Conflict of interest
F. K. reports grants from the German Federal Ministry of Education and Research and grants from Federal Ministry of Economic Affairs and Energy for conducting the clinical trials. He reports personal fees for advisory board from Abbott and personal fees for lectures from Boston Scientific, Sanofi‐Aventis Deutschland GmbH, Novartis, Linde/Saúde, Roche Pharma AG, Amgen GmbH, and Astra Zeneca outside the submitted work.

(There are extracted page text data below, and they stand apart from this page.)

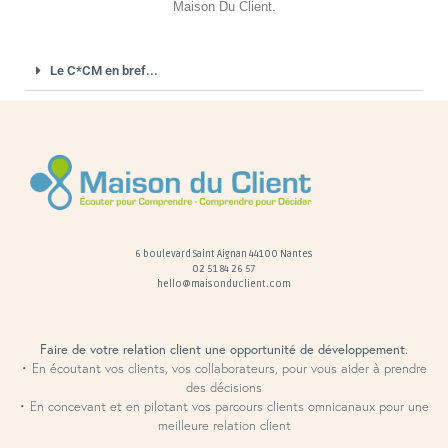
Maison Du Client.
Le C*CM en bref...
6 boulevard Saint Aignan 44100 Nantes
02 51 84 26 57
hello@maisonduclient.com
Faire de votre relation client une opportunité de développement.
• En écoutant vos clients, vos collaborateurs, pour vous aider à prendre
des décisions
• En concevant et en pilotant vos parcours clients omnicanaux pour une
meilleure relation client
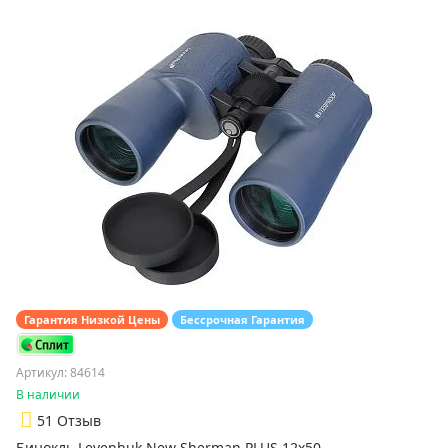
Гарантия Низкой Цены
Бессрочная Гарантия
Артикул: 84614
В наличии
5
1 Отзыв
Бинокль Levenhuk New Sherman PLUS 12x50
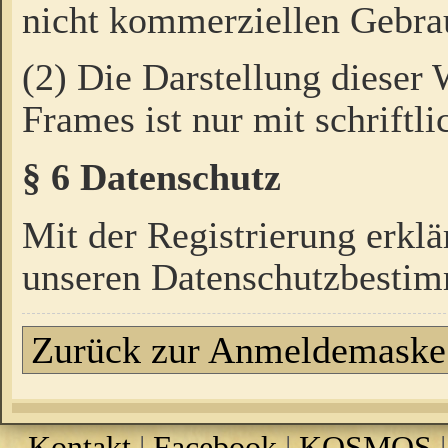
nicht kommerziellen Gebrau
(2) Die Darstellung dieser
Frames ist nur mit schriftli
§ 6 Datenschutz
Mit der Registrierung erklä
unseren Datenschutzbestim
Zurück zur Anmeldemaske
Kontakt
|
Facebook
|
KOSMOS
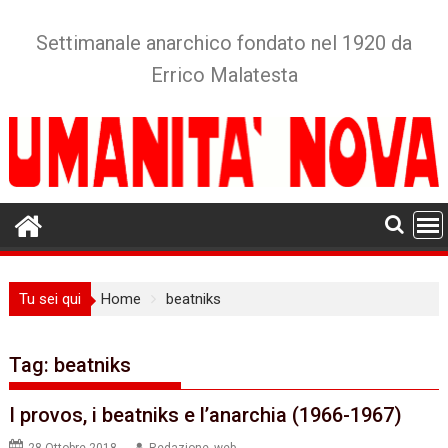
Skip
to
Settimanale anarchico fondato nel 1920 da
content
Errico Malatesta
Tu sei qui
Home
beatniks
Tag:
beatniks
I provos, i beatniks e l’anarchia (1966-1967)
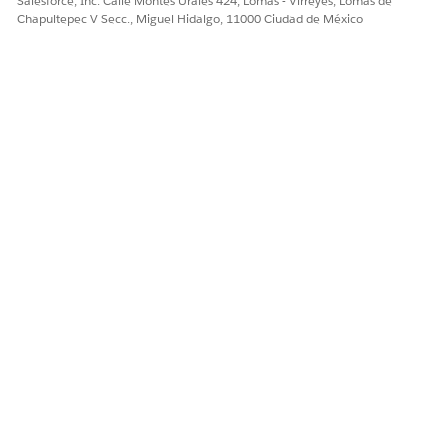
Salesforce, Inc. Calle Montes Urales 424, Lomas - Virreyes, Lomas de
Salesforce y
Chapultepec V Secc., Miguel Hidalgo, 11000 Ciudad de México
desencadena el
proceso de
creación de casos
en Visa Resolve
Online (VROL).
Caso de visado
VROL recibe los
creado
datos y abre un
caso
correspondiente.
Conflicto de
VROL genera el
visado creado
registro de
disputa específico
en el caso creado.
Disputa de visa
El emisor envía
enviada por el
formalmente el
emisor
registro de
disputa a VROL
para una decisión
automatizada.
Asignación
Solicitud de
El adquirente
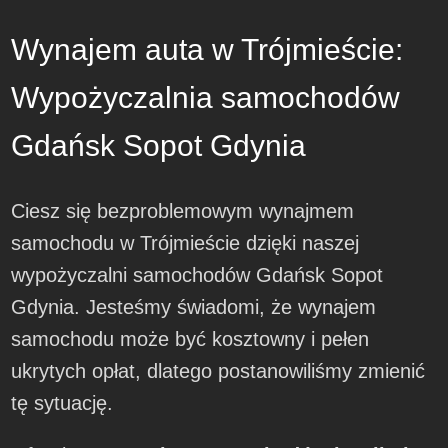
Wynajem auta w Trójmieście:
Wypożyczalnia samochodów
Gdańsk Sopot Gdynia
Ciesz się bezproblemowym wynajmem
samochodu w Trójmieście dzięki naszej
wypożyczalni samochodów Gdańsk Sopot
Gdynia. Jesteśmy świadomi, że wynajem
samochodu może być kosztowny i pełen
ukrytych opłat, dlatego postanowiliśmy zmienić
tę sytuację.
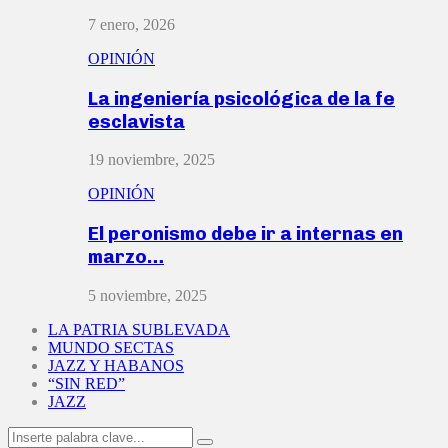
7 enero, 2026
OPINIÓN
La ingeniería psicológica de la fe
esclavista
19 noviembre, 2025
OPINIÓN
El peronismo debe ir a internas en
marzo…
5 noviembre, 2025
LA PATRIA SUBLEVADA
MUNDO SECTAS
JAZZ Y HABANOS
“SIN RED”
JAZZ
Search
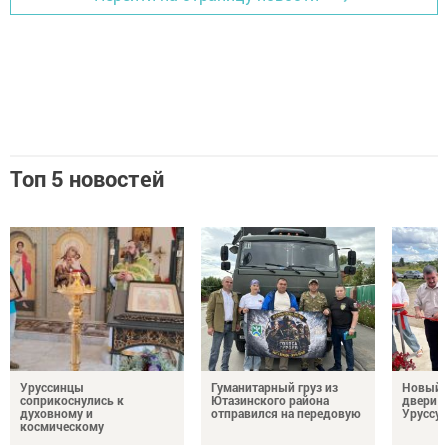
Топ 5 новостей
Уруссинцы
Гуманитарный груз из
Новый м
соприкоснулись к
Ютазинского района
двери 
духовному и
отправился на передовую
Уруссу
космическому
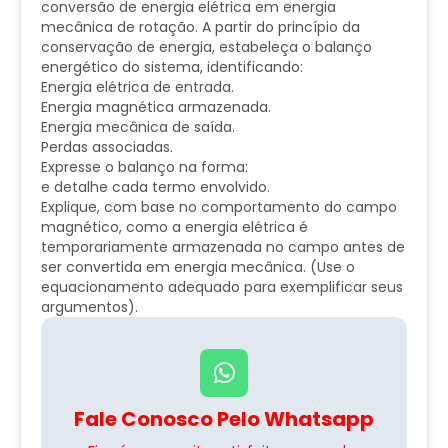
conversão de energia elétrica em energia
mecânica de rotação. A partir do princípio da
conservação de energia, estabeleça o balanço
energético do sistema, identificando:
Energia elétrica de entrada.
Energia magnética armazenada.
Energia mecânica de saída.
Perdas associadas.
Expresse o balanço na forma:
e detalhe cada termo envolvido.
Explique, com base no comportamento do campo
magnético, como a energia elétrica é
temporariamente armazenada no campo antes de
ser convertida em energia mecânica. (Use o
equacionamento adequado para exemplificar seus
argumentos).
Fale Conosco Pelo Whatsapp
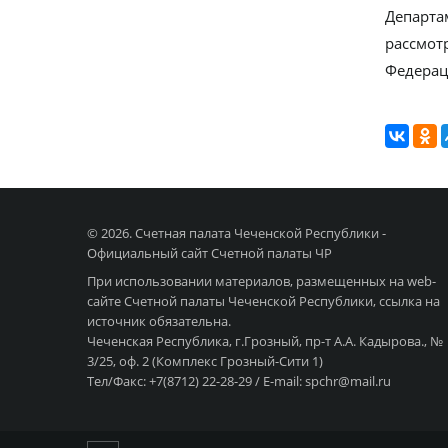
Департа
рассмот
Федерац
© 2026. Счетная палата Чеченской Республики -
Официальный сайт Счетной палаты ЧР
При использовании материалов, размещенных на web-
сайте Счетной палаты Чеченской Республики, ссылка на
источник обязательна.
Чеченская Республика, г.Грозный, пр-т А.А. Кадырова., №
3/25, оф. 2 (Комплекс Грозный-Сити 1)
Тел/Факс: +7(8712) 22-28-29 / E-mail: spchr@mail.ru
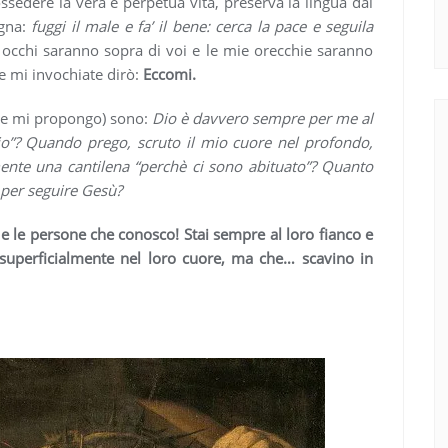
possedere la vera e perpetua vita, preserva la lingua dal
ogna:
fuggi il male e fa’ il bene: cerca la pace e seguila
ei occhi saranno sopra di voi e le mie orecchie saranno
e mi invochiate dirò:
Eccomi.
(e mi propongo) sono:
Dio è davvero sempre per me al
io”? Quando prego, scruto il mio cuore nel profondo,
mente una cantilena “perchè ci sono abituato”? Quanto
per seguire Gesù?
i e le persone che conosco! Stai sempre al loro fianco e
superficialmente nel loro cuore, ma che… scavino in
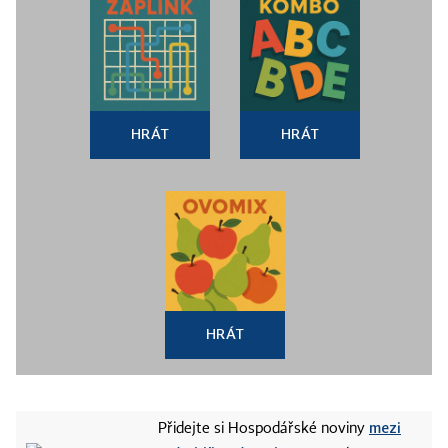
HRÁT
HRÁT
HRÁT
mezi
Přidejte si Hospodářské noviny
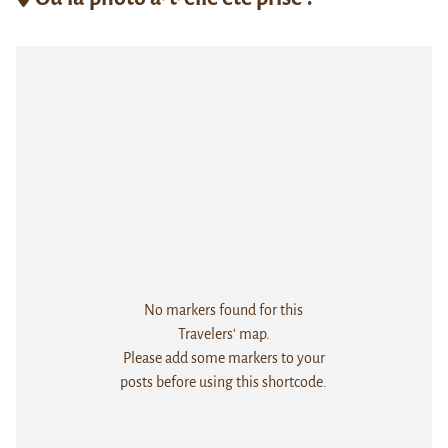
No markers found for this
Travelers' map.
Please add some markers to your
posts before using this shortcode.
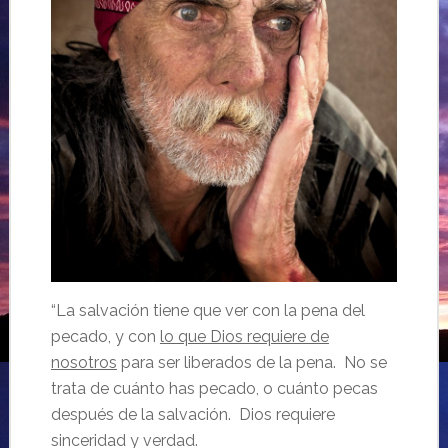
“La salvación tiene que ver con la pena del
pecado, y con
lo que Dios requiere de
nosotros
para ser liberados de la pena. No se
trata de cuánto has pecado, o cuánto pecas
después de la salvación. Dios requiere
sinceridad y verdad.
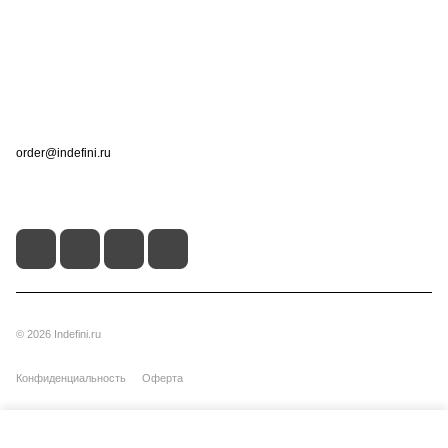
Информация
Помощь
Контакты
+7 (495) 660-50-80
order@indefini.ru
г. Москва, Рязанский проспект, 3Б
© 2026 Indefini.ru
Конфиденциальность
Оферта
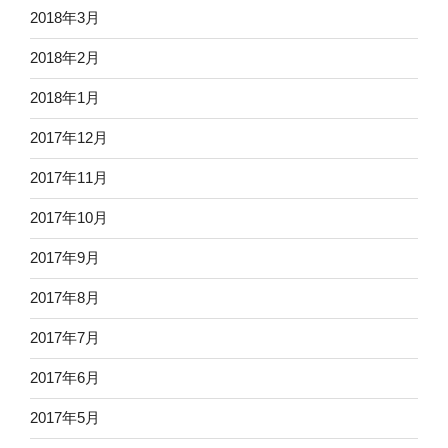
2018年3月
2018年2月
2018年1月
2017年12月
2017年11月
2017年10月
2017年9月
2017年8月
2017年7月
2017年6月
2017年5月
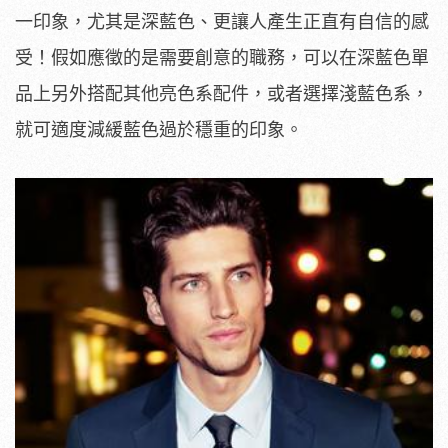
一印象，尤其是深藍色、更讓人產生正直有自信的感
受！假如應徵的是需要創意的職務，可以在深藍色單
品上另外搭配其他亮色系配件，或者選擇淺藍色系，
就可適度減緩藍色過於穩重的印象。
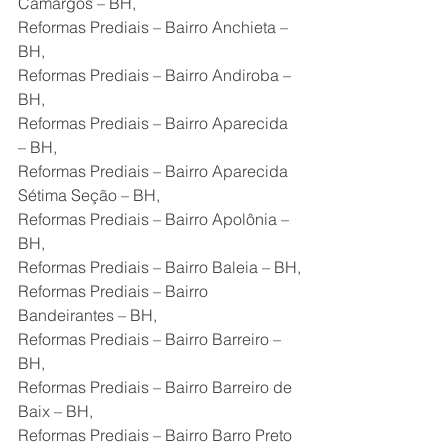
Camargos – BH,
Reformas Prediais – Bairro Anchieta – 
BH,
Reformas Prediais – Bairro Andiroba – 
BH,
Reformas Prediais – Bairro Aparecida 
– BH,
Reformas Prediais – Bairro Aparecida 
Sétima Seção – BH,
Reformas Prediais – Bairro Apolônia – 
BH,
Reformas Prediais – Bairro Baleia – BH,
Reformas Prediais – Bairro 
Bandeirantes – BH,
Reformas Prediais – Bairro Barreiro – 
BH,
Reformas Prediais – Bairro Barreiro de 
Baix – BH,
Reformas Prediais – Bairro Barro Preto 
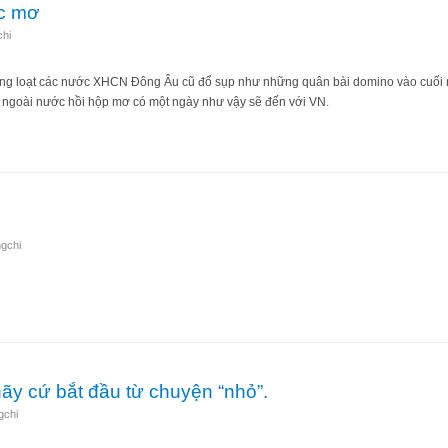
ấc mơ
chi
hàng loạt các nước XHCN Đông Âu cũ đổ sụp như những quân bài domino vào cuối
à ngoài nước hồi hộp mơ có một ngày như vậy sẽ đến với VN.
là giấc mơ
gchi
Nam
ãy cứ bắt đầu từ chuyện “nhỏ”.
gchi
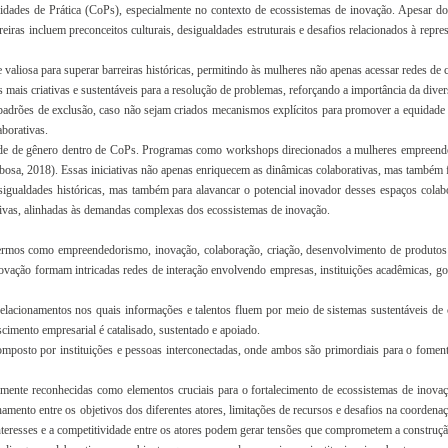
ades de Prática (CoPs), especialmente no contexto de ecossistemas de inovação. Apesar do
rreiras incluem preconceitos culturais, desigualdades estruturais e desafios relacionados à r
liosa para superar barreiras históricas, permitindo às mulheres não apenas acessar redes de 
mais criativas e sustentáveis para a resolução de problemas, reforçando a importância da dive
drões de exclusão, caso não sejam criados mecanismos explícitos para promover a equidade 
aborativas.
dade de gênero dentro de CoPs. Programas como workshops direcionados a mulheres empreended
arbosa, 2018). Essas iniciativas não apenas enriquecem as dinâmicas colaborativas, mas també
sigualdades históricas, mas também para alavancar o potencial inovador desses espaços cola
tivas, alinhadas às demandas complexas dos ecossistemas de inovação.
termos como empreendedorismo, inovação, colaboração, criação, desenvolvimento de produtos
novação formam intricadas redes de interação envolvendo empresas, instituições acadêmicas, go
lacionamentos nos quais informações e talentos fluem por meio de sistemas sustentáveis de c
scimento empresarial é catalisado, sustentado e apoiado.
omposto por instituições e pessoas interconectadas, onde ambos são primordiais para o fomen
nte reconhecidas como elementos cruciais para o fortalecimento de ecossistemas de inovaçã
hamento entre os objetivos dos diferentes atores, limitações de recursos e desafios na coordena
teresses e a competitividade entre os atores podem gerar tensões que comprometem a construção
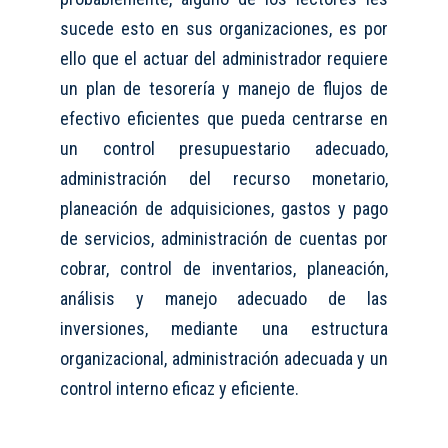
sucede esto en sus organizaciones, es por
ello que el actuar del administrador requiere
un plan de tesorería y manejo de flujos
de
efectivo
eficientes que pueda centrarse en
un control presupuestario adecuado,
administración del recurso monetario,
planeación de adquisiciones, gastos y pago
de servicios, administración de cuentas por
cobrar, control de inventarios, planeación,
análisis y manejo adecuado de las
inversiones, mediante una estructura
organizacional, administración adecuada y un
control interno eficaz y eficiente.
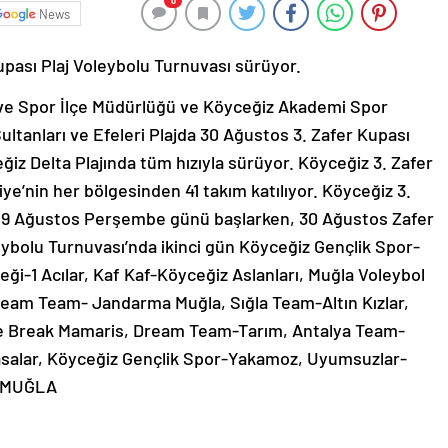
0
News
upası Plaj Voleybolu Turnuvası sürüyor.
 ve Spor İlçe Müdürlüğü ve Köyceğiz Akademi Spor
ultanları ve Efeleri Plajda 30 Ağustos 3. Zafer Kupası
iz Delta Plajında tüm hızıyla sürüyor. Köyceğiz 3. Zafer
ye’nin her bölgesinden 41 takım katılıyor. Köyceğiz 3.
 29 Ağustos Perşembe günü başlarken, 30 Ağustos Zafer
eybolu Turnuvası’nda ikinci gün Köyceğiz Gençlik Spor-
ği-1 Acılar, Kaf Kaf-Köyceğiz Aslanları, Muğla Voleybol
ream Team- Jandarma Muğla, Sığla Team-Altın Kızlar,
ie Break Mamaris, Dream Team-Tarım, Antalya Team-
rasalar, Köyceğiz Gençlik Spor-Yakamoz, Uyumsuzlar-
– MUĞLA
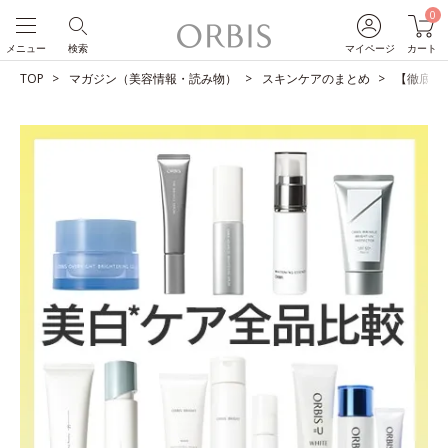
0
メニュー
検索
マイページ
カート
TOP
マガジン（美容情報・読み物）
スキンケアのまとめ
【徹底比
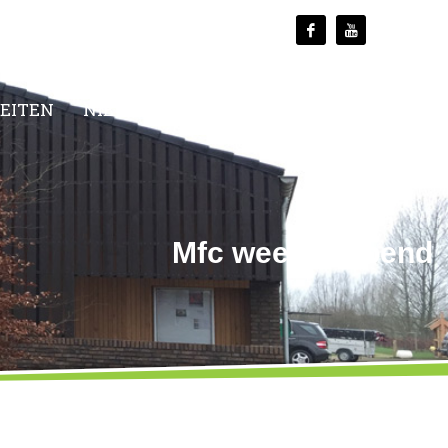
TEITEN
NIEUWS
MEDIA
CONTACT
Mfc weer geopend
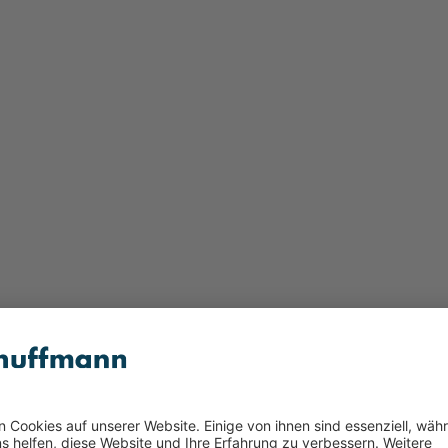
g schwarz
chwarz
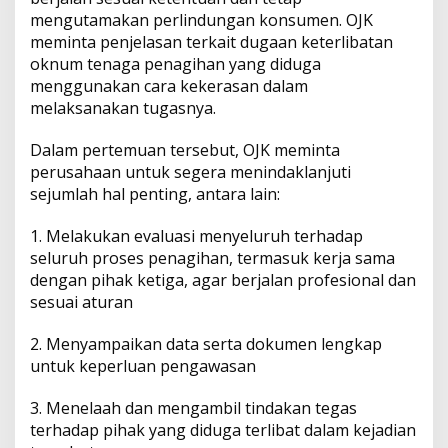
a
mengutamakan perlindungan konsumen. OJK
n
meminta penjelasan terkait dugaan keterlibatan
g
oknum tenaga penagihan yang diduga
g
menggunakan cara kekerasan dalam
i
melaksanakan tugasnya.
l
P
T
Dalam pertemuan tersebut, OJK meminta
T
perusahaan untuk segera menindaklanjuti
o
sejumlah hal penting, antara lain:
y
o
t
1. Melakukan evaluasi menyeluruh terhadap
a
seluruh proses penagihan, termasuk kerja sama
A
dengan pihak ketiga, agar berjalan profesional dan
s
sesuai aturan
t
r
a
2. Menyampaikan data serta dokumen lengkap
F
untuk keperluan pengawasan
i
n
3. Menelaah dan mengambil tindakan tegas
a
terhadap pihak yang diduga terlibat dalam kejadian
n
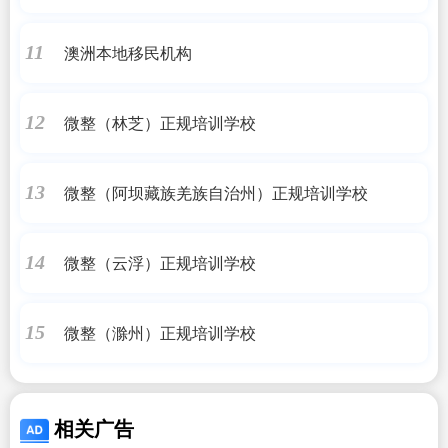
澳洲本地移民机构
11
微整（林芝）正规培训学校
12
微整（阿坝藏族羌族自治州）正规培训学校
13
微整（云浮）正规培训学校
14
微整（滁州）正规培训学校
15
相关广告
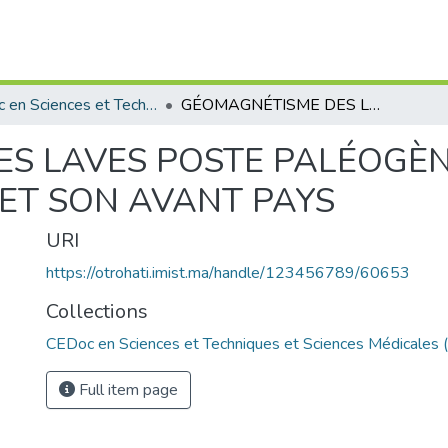
CEDoc en Sciences et Techniques et Sciences Médicales (CED - STSM)
GÉOMAGNÉTISME DES LAVES POSTE PALÉOGÈNES DANS LA CHAÎNE ATLASIQUE ET SON AVANT PAYS
S LAVES POSTE PALÉOGÈN
 ET SON AVANT PAYS
URI
https://otrohati.imist.ma/handle/123456789/60653
Collections
CEDoc en Sciences et Techniques et Sciences Médicales
Full item page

Further, he is a member of the Commission Digital Health of the German Association for Internal Medicine (DGIM).
All other authors have nothing to declare.
Funding
This work was supported by a research grant of the German Federal Ministry of Education and Research (grant numbers 13KQ0904A, 13KQ0904B, and 13KQ1104A) and a research grant of the German Federal Ministry of Economic Affairs and Energy (grant number: 01MG531).
The TIM‐HF study was a part of the research and development project ‘Partnership for the heart’. The TIM‐HF2 study was a part of the research and development project Gesundheitsregion der Zukunft–Nordbrandenburg. Open access funding enabled and organized by Projekt DEAL.
Acknowledgements
We would like to thank Jan Wiemer for his helpful advice regarding the statistical analysis and Volker Moeller for his support with database issues.
Furthermore, we thank all the physicians and nurses who provided 24/7 telemedical services in both trials. We thank Priyanka Shah from Ahmedabad, India, for supporting the preparation of the manuscript and Sheila Rieger for revising the manuscript.
Winkler, S. , Koehler, K. , Prescher, S. , Koehler, M. , Kirwan, B.‐A. , Tajsic, M. , and Koehler, F. (2021) Is 24/7 remote patient management in heart failure necessary? Results of the telemedical emergency service used in the TIM‐HF and in the TIM‐HF2 trials. ESC Heart Failure, 8: 3613–3620. 10.1002/ehf2.13413.